The Object of The Socialist Party
The establishment of a system of society based upon the common ownership and democratic control of the means and instruments for producing and distributing wealth by and in the interest of the whole community.
Definitions
A system of society alludes to the sum total of human relationships and is meant to distinguish us from those who seek to organise cooperative colonies, islands within a sea of capitalism. Socialism is not a colony, not a kibbutz, but a system of society in the sense that capitalism, feudalism and chattel slavery must all be characterised as systems of society.
Previous systems of society that have existed in many parts of the world—such as chattel slavery and feudalism–have given way to capitalism, so that it is now virtually world-wide, and the capitalist system must, in its turn, give way to a socialist set of relationships amongst all human beings.
‘Common ownership’ does not mean state ownership or ‘public’ ownership. These are only different ways of running the capitalist system, with the whole class of capitalists in a particular country owning the mines, the railways, etc. instead of individual, competing groups. Common ownership, on the other hand, means ownership by all of society–which is the same as ownership by no-one in particular. Of course, it is not personal property which concerns socialists but those things upon which all society depends, such as the factories and farms and mines and transport fleets and communication systems. These are what will belong to everyone in socialist society.
‘Democratic control’ is the only way to ensure that these means of production and distribution are operated in the interests of everyone. This is a radical departure from the capitalist pattern.
A moneyless society
A whole spread of consequences follows from these basic changes. When everybody owns and controls the production and distribution of the goods and services they want, there will be no point in charging themselves money for taking or using them. It has long been possible to produce enough for everybody, but capitalism can only operate by creating artificial scarcity.
When this has been stopped, there will be no buying and selling, no prices nor any of the other enormous, wasteful paraphernalia of the money system. Socialist society will operate on the established principle of: ‘From each according to ability to each according to need’. This will not have to be regulated by any central authority–only by everyone being free to take what they want from what is produced.
A classless society
The ending of the capitalist regime and the establishment of common ownership will end the division of society into the two classes that exist today: those who own or control capital (the capitalist class) and those who have to work to increase the capitalists’ wealth (the working class). There will therefore be no class conflict in socialist society, no trade unions or strikes or wage bargaining because there will be no wages or salaries. We shall work at what we think is important or interesting or fulfilling for us individually, but of course influenced by the needs and the trends in society. Capitalism is now a worldwide social system (unlike previous forms of society). Socialism, therefore, must also be a global human society. This is what ‘the whole community’ means. It follows that nations and frontiers and governments and armed forces will disappear. Groups of people may well preserve their languages, customs and traditions, but this will have nothing to do with claiming territorial rights, trade barriers or military dominance over pieces of the world’s surface.
They reject it
The British Labour Party and the various left -wing factions used to subscribe to different versions of this Object, but they have all abandoned it. With few exceptions, they have all become ‘realistic’: they have accepted capitalism. All they have left to offer their fellow workers are various ideas for modifying the way in which capitalism works–most of them completely impracticable.

[Recorded data]
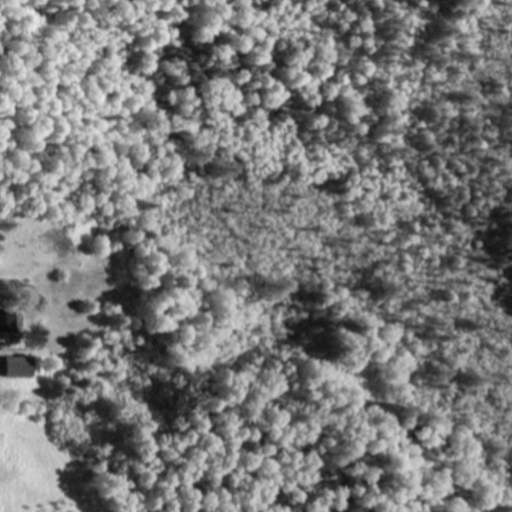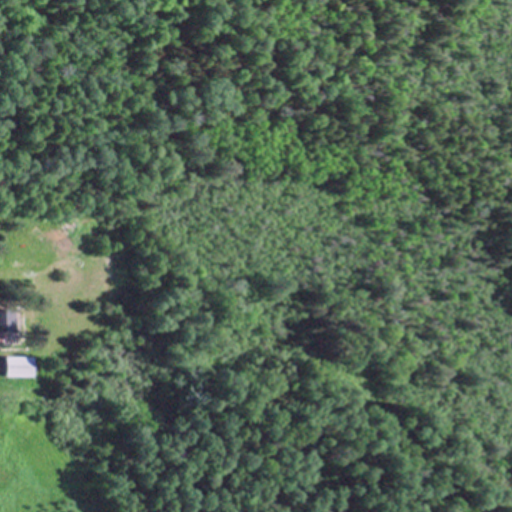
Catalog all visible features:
building: (0, 324)
building: (14, 365)
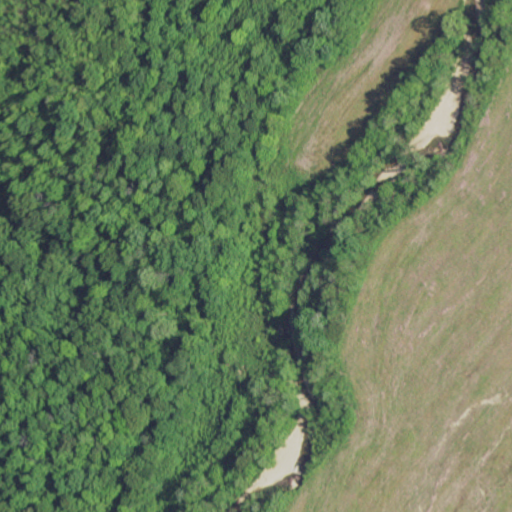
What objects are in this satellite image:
road: (248, 250)
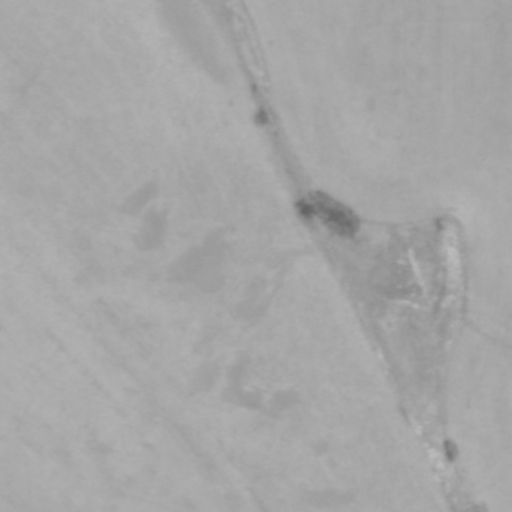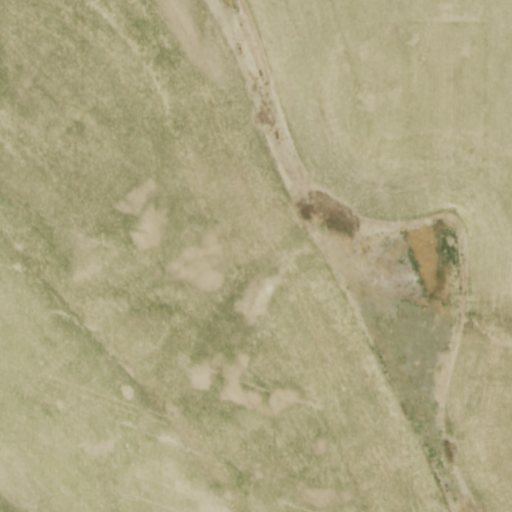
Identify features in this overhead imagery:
crop: (77, 422)
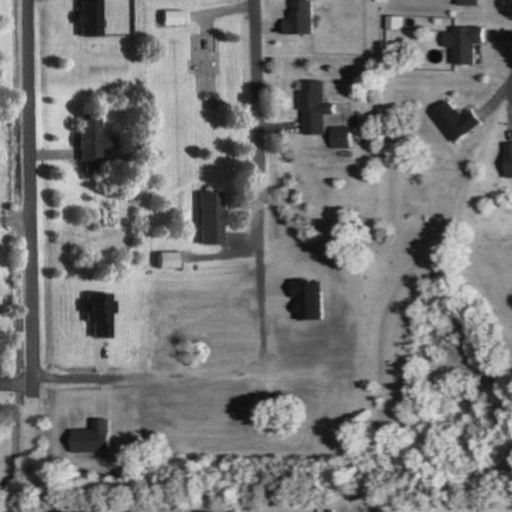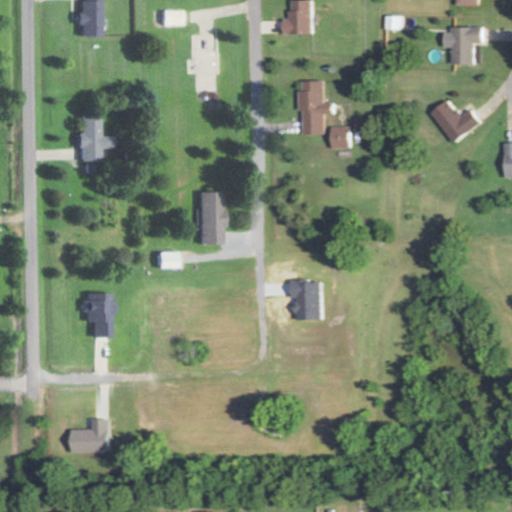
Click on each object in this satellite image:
building: (472, 3)
building: (91, 18)
building: (169, 18)
building: (304, 19)
building: (397, 23)
building: (469, 44)
road: (512, 85)
building: (319, 108)
building: (460, 122)
road: (254, 124)
building: (346, 138)
building: (93, 139)
building: (510, 159)
road: (25, 193)
road: (13, 214)
building: (211, 218)
building: (168, 260)
building: (315, 301)
building: (99, 314)
building: (100, 438)
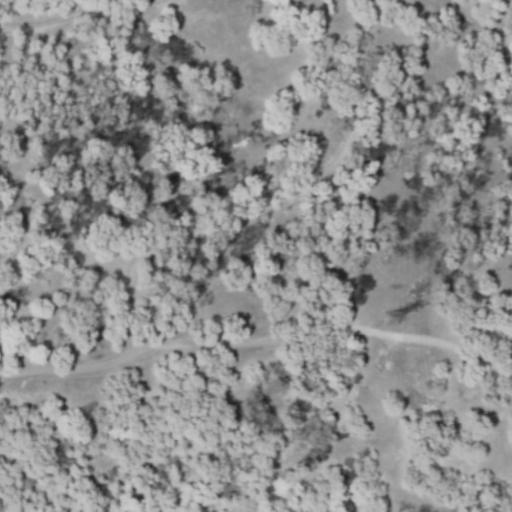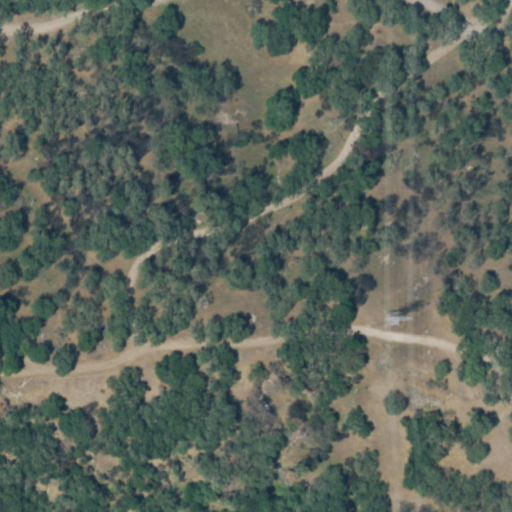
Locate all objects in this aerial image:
power tower: (392, 320)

- **SET PROBLEM 1**
Please print the part of the Socialist Party text that starts with "The Object of" and goes on through "the whole community.".
- **SET PROBLEM 2**
According to the Socialist Party text, what principle will socialist society operate on?
- **SET PROBLEM 3**
In the Socialist Party text, the paragraph on common ownership names examples of things upon which all society depends. List each one.

- **TASK ANSWER 1**
The Object of The Socialist Party
The establishment of a system of society based upon the common ownership and democratic control of the means and instruments for producing and distributing wealth by and in the interest of the whole community.

- **TASK ANSWER 2**
‘From each according to ability to each according to need’.

- **TASK ANSWER 3**
- factories
- farms
- mines
- transport fleets
- communication systems